(TEXT)

Six weeks after it first promised a revamped add-ons site for its Firefox browser, Mozilla officially launched a streamlined version that touts a beginner's list of extensions.
Mozilla did not, however, cull the more than 2,200 extensions offered by the site to the "couple hundred" as it pledged to do early last month.
The revised add-ons site was supposed to go live 12 February, but the launch was stymied numerous times by bugs and an inability of Mozilla's back-end infrastructure to handle the projected load. Several rolling release dates came and went last month and this month, but each time Mozilla failed to pull the trigger, citing poor server performance in several cases.
"Most of the issue is that we simply have a difficult time reproducing the massive amount of traffic that comes into the site on a daily basis," Mozilla engineer Justin Fitzhugh said. "This, coupled with the complexity of a complete application rewrite, has kept us from formally releasing."
Mozilla actually took the add-on site -- which offers Firefox, Thunderbird, SeaMonkey and Sunbird extensions, themes and other tools -- live on Monday without an announcement. New features include improved search, user reviews and ratings for add-ons, additional developer tools and support for nine non-English languages, including French, German, Japanese, Russian and Spanish.
In February, Mike Shaver, Mozilla's technology strategist, said the site overhaul would include a dramatic winnowing of the 2,000-plus extensions then included in the database. "We're trying to tighten up the extensions," Shaver said at the time, "especially for new first-time users."
The original idea was to offer only a few hundred proven and up-to-date extensions for download from the main site, then shunt all the rest to a so-called sandbox where they would remain until promoted by users' recommendations. New extensions would also appear first in the sandbox.
However, Firefox's new site does feature a "Recommended Add-ons" page that includes 24 of the most popular browser extensions. Last month, Shaver said one of the revamp's goals was to make it easier for Firefox beginners to find the most worthwhile and useful add-ons. Among the recommended: ChatZilla, Download Statusbar, FoxyTunes and Greasemonkey.
In other Firefox news, Mozilla released the Alpha 3 version of Firefox 3.0, Gran Paradiso, last Friday. The update, which adds several new back-end functions, including support for animated PNG images and a new optional warning that will alert users when a web site tries to redirect the browser to another URL, can be downloaded from the Mozilla site.
Like the two previous Gran Paradiso alpha builds, this one does not sport any of the planned interface changes for Firefox 3.0, which will ship before the end of the year.

(End TEXT)
(RECORD SET)

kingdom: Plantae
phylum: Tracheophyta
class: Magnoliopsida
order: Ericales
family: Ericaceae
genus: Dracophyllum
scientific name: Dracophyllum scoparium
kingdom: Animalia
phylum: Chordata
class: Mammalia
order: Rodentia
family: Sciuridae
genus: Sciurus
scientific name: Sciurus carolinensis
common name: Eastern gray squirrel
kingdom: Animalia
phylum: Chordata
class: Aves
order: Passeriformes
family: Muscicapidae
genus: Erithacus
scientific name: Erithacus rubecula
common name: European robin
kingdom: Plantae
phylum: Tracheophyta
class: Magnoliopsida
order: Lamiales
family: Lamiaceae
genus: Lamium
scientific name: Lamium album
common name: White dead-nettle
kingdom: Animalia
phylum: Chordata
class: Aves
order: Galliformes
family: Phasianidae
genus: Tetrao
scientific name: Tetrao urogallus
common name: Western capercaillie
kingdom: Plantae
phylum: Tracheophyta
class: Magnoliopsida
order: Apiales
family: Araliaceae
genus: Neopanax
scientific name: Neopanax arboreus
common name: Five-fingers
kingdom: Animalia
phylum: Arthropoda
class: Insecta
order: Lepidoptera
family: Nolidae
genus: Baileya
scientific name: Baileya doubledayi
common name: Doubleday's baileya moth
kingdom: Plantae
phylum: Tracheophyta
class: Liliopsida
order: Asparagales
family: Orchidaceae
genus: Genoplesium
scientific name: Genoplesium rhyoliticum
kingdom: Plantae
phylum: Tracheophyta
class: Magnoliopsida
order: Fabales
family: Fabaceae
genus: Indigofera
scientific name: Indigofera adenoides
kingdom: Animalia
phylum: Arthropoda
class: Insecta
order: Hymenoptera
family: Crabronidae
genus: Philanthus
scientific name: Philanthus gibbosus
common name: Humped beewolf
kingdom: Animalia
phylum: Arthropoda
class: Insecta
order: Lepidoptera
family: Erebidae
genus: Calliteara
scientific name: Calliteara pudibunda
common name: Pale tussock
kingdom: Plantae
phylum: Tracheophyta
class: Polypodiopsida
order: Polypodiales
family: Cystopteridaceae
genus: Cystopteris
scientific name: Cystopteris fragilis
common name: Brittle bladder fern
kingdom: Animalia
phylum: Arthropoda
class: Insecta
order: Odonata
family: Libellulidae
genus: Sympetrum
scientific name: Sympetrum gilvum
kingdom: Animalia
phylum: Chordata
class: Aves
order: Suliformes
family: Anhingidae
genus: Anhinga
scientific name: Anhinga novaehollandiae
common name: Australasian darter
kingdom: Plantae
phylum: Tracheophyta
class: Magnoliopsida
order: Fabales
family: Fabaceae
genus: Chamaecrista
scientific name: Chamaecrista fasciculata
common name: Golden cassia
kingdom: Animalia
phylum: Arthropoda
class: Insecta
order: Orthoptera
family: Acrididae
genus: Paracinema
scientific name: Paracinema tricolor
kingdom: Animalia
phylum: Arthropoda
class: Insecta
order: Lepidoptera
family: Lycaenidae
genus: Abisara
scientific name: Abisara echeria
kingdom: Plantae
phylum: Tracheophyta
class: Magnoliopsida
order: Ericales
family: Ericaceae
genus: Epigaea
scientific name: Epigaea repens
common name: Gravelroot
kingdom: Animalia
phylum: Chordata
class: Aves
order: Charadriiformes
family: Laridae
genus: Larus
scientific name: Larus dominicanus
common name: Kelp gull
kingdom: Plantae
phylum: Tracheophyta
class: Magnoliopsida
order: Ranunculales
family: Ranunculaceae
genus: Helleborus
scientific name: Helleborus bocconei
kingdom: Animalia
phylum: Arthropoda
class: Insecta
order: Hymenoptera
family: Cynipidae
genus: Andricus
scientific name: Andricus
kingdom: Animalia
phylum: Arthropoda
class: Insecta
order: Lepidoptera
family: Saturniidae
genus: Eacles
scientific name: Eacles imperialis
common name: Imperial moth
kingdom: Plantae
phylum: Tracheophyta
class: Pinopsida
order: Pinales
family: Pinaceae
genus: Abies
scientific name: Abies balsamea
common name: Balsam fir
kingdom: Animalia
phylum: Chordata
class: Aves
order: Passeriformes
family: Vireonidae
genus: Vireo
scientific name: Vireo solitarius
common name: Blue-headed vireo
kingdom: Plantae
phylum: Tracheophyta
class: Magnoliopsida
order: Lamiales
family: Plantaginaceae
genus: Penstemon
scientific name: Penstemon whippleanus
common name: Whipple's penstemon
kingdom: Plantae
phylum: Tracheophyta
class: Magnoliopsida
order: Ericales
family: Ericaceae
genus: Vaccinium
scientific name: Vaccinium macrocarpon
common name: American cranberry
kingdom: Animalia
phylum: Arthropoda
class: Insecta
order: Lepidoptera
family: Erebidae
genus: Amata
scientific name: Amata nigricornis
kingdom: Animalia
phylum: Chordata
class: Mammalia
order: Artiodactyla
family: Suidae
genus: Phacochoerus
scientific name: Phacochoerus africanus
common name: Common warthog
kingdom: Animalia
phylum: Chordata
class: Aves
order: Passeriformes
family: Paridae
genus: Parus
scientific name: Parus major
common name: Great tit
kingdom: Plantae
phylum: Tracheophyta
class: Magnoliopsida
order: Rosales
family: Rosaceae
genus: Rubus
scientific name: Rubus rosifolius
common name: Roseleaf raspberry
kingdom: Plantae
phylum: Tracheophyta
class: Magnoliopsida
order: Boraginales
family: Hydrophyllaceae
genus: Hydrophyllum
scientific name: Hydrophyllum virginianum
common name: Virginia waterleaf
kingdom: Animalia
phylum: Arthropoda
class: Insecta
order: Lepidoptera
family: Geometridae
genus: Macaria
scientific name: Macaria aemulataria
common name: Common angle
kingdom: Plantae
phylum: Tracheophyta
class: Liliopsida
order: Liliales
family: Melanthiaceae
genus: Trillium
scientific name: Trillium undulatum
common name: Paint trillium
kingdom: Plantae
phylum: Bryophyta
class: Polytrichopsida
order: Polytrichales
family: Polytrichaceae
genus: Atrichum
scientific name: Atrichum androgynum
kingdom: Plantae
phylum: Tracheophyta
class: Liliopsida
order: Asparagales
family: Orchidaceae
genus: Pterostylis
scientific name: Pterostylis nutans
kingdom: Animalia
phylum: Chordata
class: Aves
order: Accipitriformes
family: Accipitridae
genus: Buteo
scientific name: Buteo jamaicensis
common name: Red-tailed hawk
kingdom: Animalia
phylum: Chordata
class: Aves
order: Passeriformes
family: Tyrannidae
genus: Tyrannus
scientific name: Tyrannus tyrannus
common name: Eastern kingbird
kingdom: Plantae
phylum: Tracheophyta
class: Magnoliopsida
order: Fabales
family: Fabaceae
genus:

(End RECORD SET)

WHAT TO DO:
1. Return the stretch of the Firefox add-ons article from "However, Firefox's new" through "the Mozilla site.", copied word for word.
2. In the Firefox add-ons article, on what date was the revised add-ons site originally supposed to go live?

RESPONSES TO THE TASKS:
1.
However, Firefox's new site does feature a "Recommended Add-ons" page that includes 24 of the most popular browser extensions. Last month, Shaver said one of the revamp's goals was to make it easier for Firefox beginners to find the most worthwhile and useful add-ons. Among the recommended: ChatZilla, Download Statusbar, FoxyTunes and Greasemonkey.
In other Firefox news, Mozilla released the Alpha 3 version of Firefox 3.0, Gran Paradiso, last Friday. The update, which adds several new back-end functions, including support for animated PNG images and a new optional warning that will alert users when a web site tries to redirect the browser to another URL, can be downloaded from the Mozilla site.

2. 12 February.